What to do: In the entries below, find the line with "left knee: (995, 521)" and the line with "right wrist: (720, 380)". Reproduce those two lines and every line between them exactly, and nothing more.

___ Extracted records ___

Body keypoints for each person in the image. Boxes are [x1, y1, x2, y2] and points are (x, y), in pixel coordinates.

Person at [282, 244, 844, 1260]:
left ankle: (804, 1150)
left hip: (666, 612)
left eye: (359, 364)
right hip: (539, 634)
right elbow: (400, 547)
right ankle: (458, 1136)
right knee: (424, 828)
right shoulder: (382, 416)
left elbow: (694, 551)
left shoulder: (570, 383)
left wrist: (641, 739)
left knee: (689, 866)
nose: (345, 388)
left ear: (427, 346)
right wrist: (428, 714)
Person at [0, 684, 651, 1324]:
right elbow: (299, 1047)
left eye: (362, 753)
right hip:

___
___ Extracted records ___

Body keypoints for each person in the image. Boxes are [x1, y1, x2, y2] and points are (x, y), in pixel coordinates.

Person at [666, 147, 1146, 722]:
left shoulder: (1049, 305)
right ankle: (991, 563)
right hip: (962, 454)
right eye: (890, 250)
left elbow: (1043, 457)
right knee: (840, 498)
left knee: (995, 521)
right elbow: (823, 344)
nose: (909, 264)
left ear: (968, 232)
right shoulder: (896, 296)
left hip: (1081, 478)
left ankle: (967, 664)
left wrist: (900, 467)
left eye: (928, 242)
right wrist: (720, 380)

___

Output below:
left knee: (995, 521)
right elbow: (823, 344)
nose: (909, 264)
left ear: (968, 232)
right shoulder: (896, 296)
left hip: (1081, 478)
left ankle: (967, 664)
left wrist: (900, 467)
left eye: (928, 242)
right wrist: (720, 380)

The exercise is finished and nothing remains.